During past crises of capitalism, radicalised young people (predominantly those between the ages of 17 and 30) also joined movements of violent pro-active action and resistance, such as the various fascist parties, socialist parties and communist parties. This same age group also became the main shock troops of the two world wars, (1914 -18 and 1939 – 45). They sat in the trenches, piloted the warplanes and manned the naval vessels of various types. Of course, young people are not the only ones disaffected by modernity, but they are often the most alienated, energetic and self-sacrificing, members of our communities.
For the above reasons it is obvious that if in a maturing crisis, they are not provided with a decent living, a positive direction and motivation to make sense of their lives, some of them will individually hit out in anger and frustration. In other words they can be expected to react in just the way some have already done in Norway, America and now Munich. It is also obvious, that others will be influenced by one aspect of the crisis or another, to join organisations such as ISIL which collectively hit out and idealistically promise better things. Both these results or outcomes of the current multi-faceted crisis are occurring almost simultaneously within the towns and cities of the advanced capitalist countries of Europe and North America.
The bourgeois characteristic of ‘missing the obvious’ is for me yet another example of the old saying ’there are none so blind as those who won’t see’. The current elite-led focus on remedies aimed at surface symptoms, such as gun control, airport security, personality profiling and increased policing will not remove the growing dissatisfaction of communities with the failing mode of production or its violent expression in one form or another. The real challenge for adult humanity, is to recognise the validity of the current dissatisfaction of young people and others and create a means of overcoming it which becomes a more attractive, comprehensive, achievable alternative than the self-defeating alternatives of depression, drug culture and individual or collective terrorist violence. When the Mayor of Paris told Parisians that they must learn to live with terrorism, this indicated a typical one-sided bourgeois hypocrisy and bankruptcy.

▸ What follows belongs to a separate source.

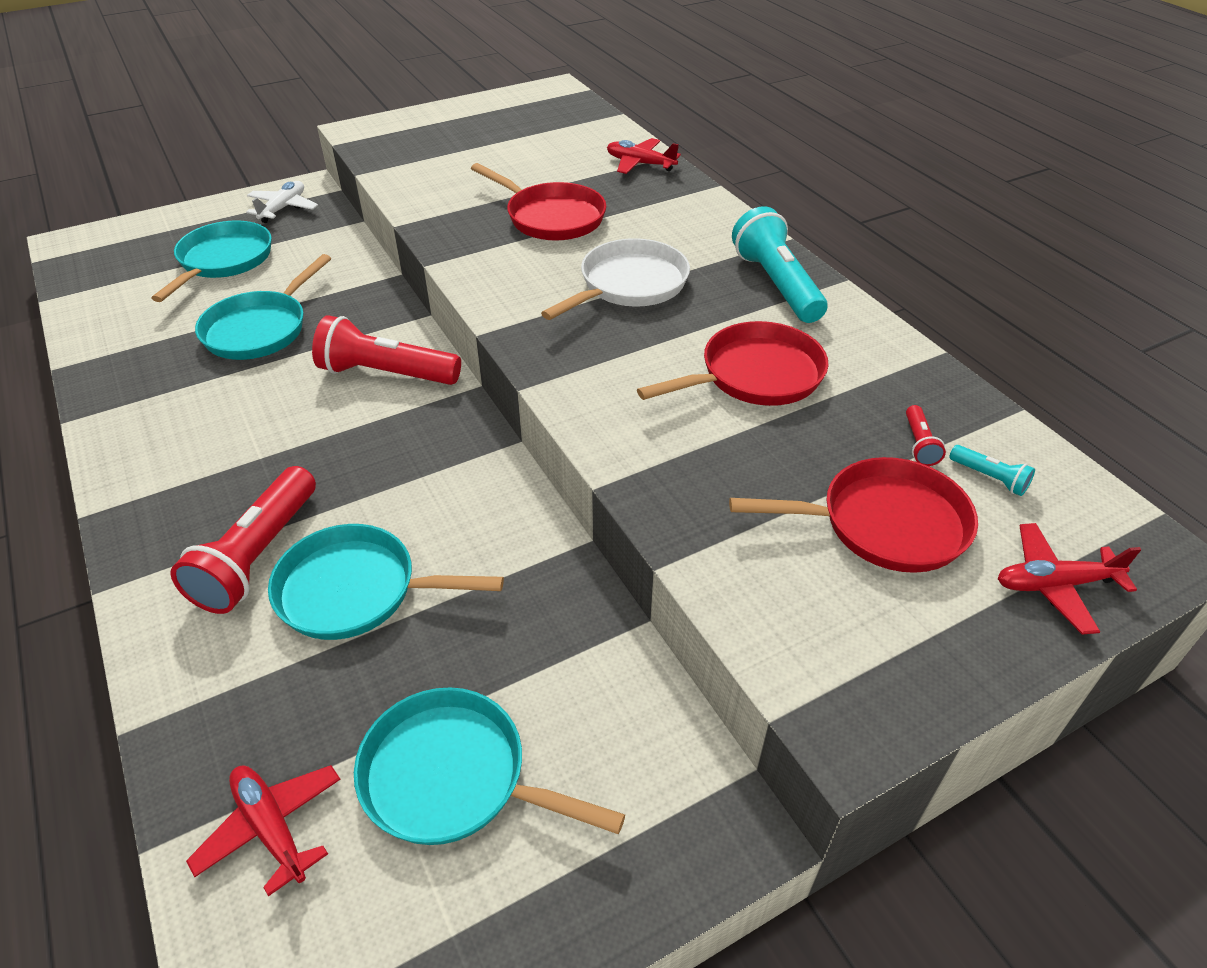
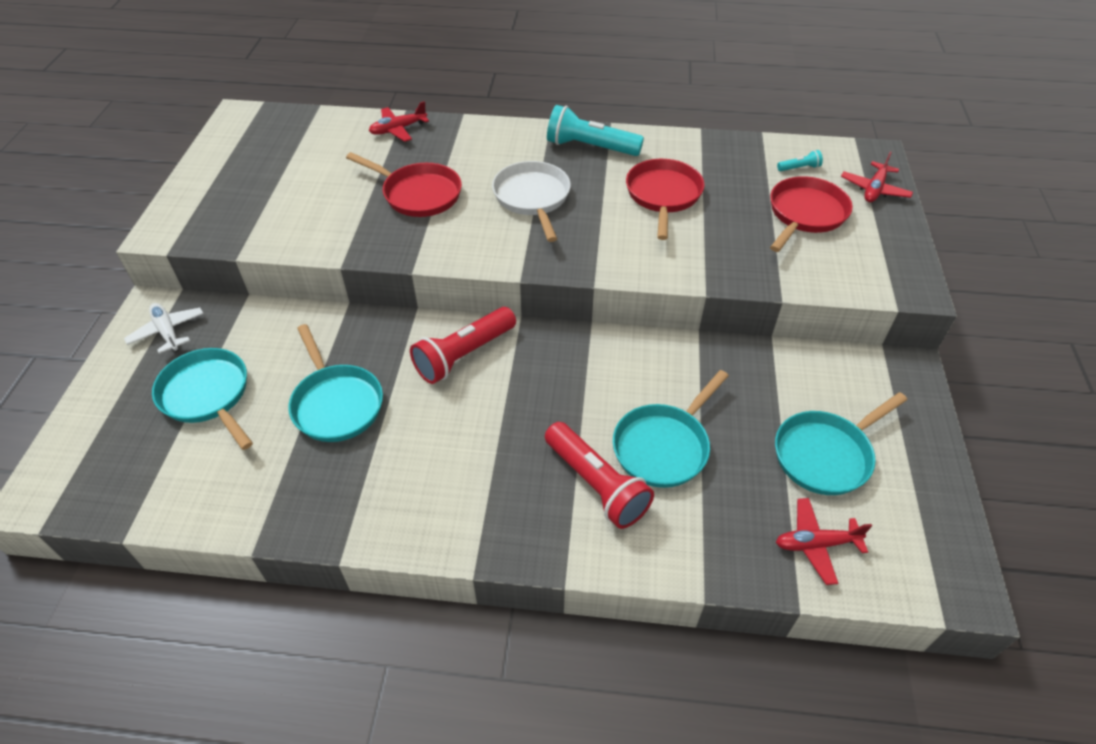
camera: 55 degrees left, 5 degrees up
(551, 217) = (418, 194): red pan -> red pan turned 45 degrees clockwise
(919, 444) = (760, 174): red flashlight -> none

We in Europe and the west have lived with terrorism – state orchestrated terrorism – for decades as was practiced in Vietnam and numerous other places since. It just never greatly effected us directly. However, in the wake of the Afghan and Iraq wars and Syrian and Libyan interventions – it now does – and that too should by now be obvious as the long awaited report on the war in Iraq, makes clear. In contrast to the Mayor of Paris and the elites who think like him, we should no longer be prepared to live with state organised terrorism nor the form orchestrated by the reactionary ideologues of religions – all religions. We should actively oppose both! Another world is possible, but not if it is based upon the capitalist mode of production – state run or corporate controlled. All this should be glaringly obvious and yet it is obviously missing in the bourgeois and petite-bourgeois media outlets. Once again we are witnessing those who support the capitalist mode of production, demonstrably and perhaps deliberately ‘missing the obvious‘.